Start of SOURCE DATA

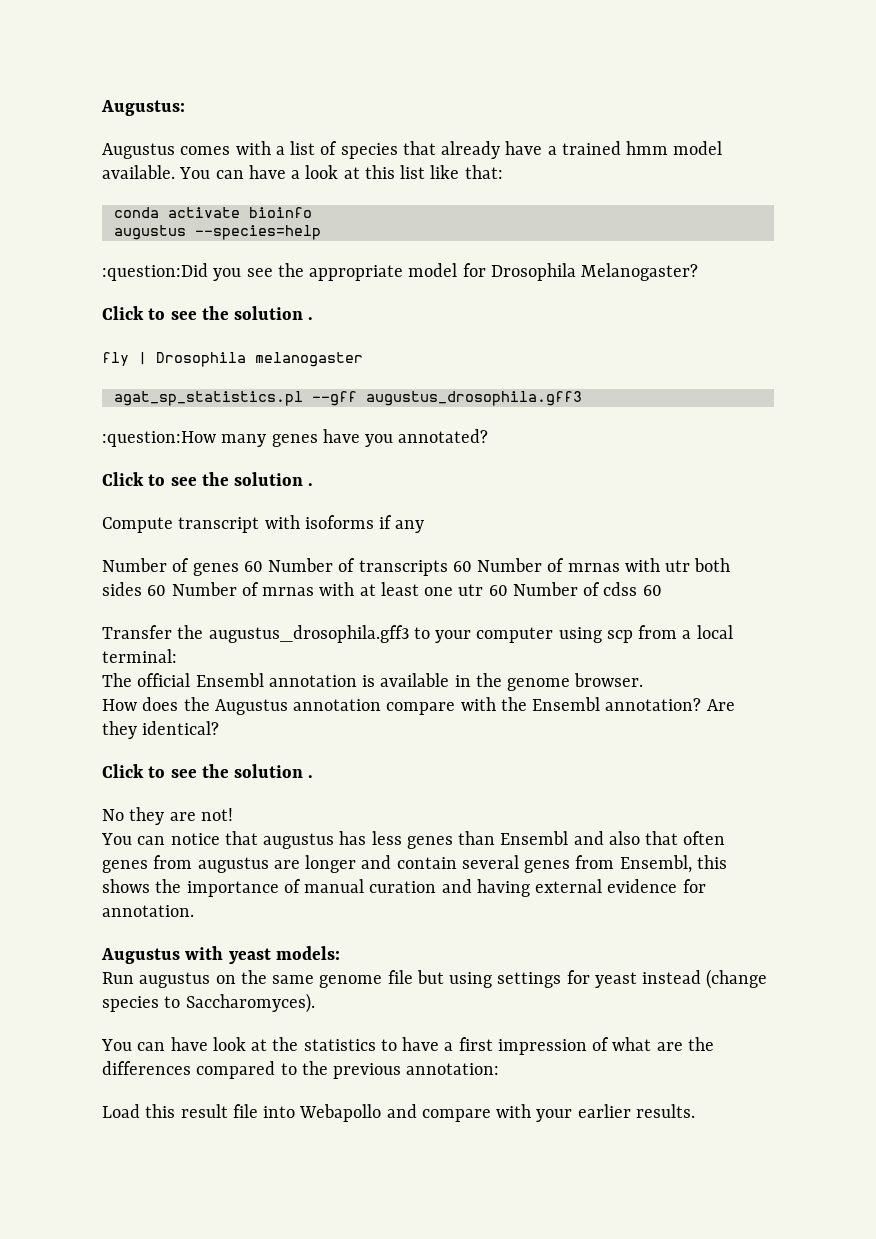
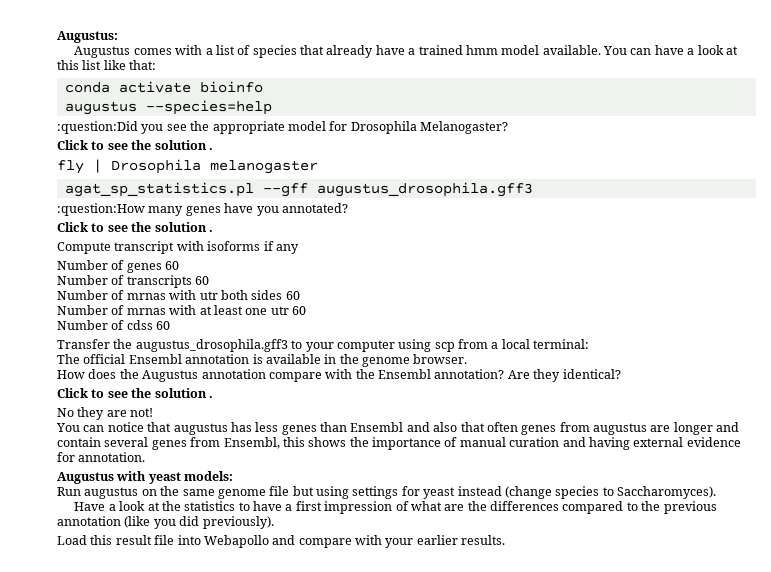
(263, 566) none -> (180, 265) //
(472, 566) none -> (210, 280) //
(167, 590) none -> (300, 295) //
(508, 590) none -> (306, 310) //
[101,1037,208,1051] You can have -> [74,502,116,511] Have a
[406,1063,500,1075] annotation: -> [57,516,274,529] annotation (like you did previously).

End of SOURCE DATA

— WHAT YOU NEED TO DO —
Pictures stay out of the copy; please restate every record above exactly.

— RESPONSE —
(263, 566) none -> (180, 265) //
(472, 566) none -> (210, 280) //
(167, 590) none -> (300, 295) //
(508, 590) none -> (306, 310) //
[101,1037,208,1051] You can have -> [74,502,116,511] Have a
[406,1063,500,1075] annotation: -> [57,516,274,529] annotation (like you did previously).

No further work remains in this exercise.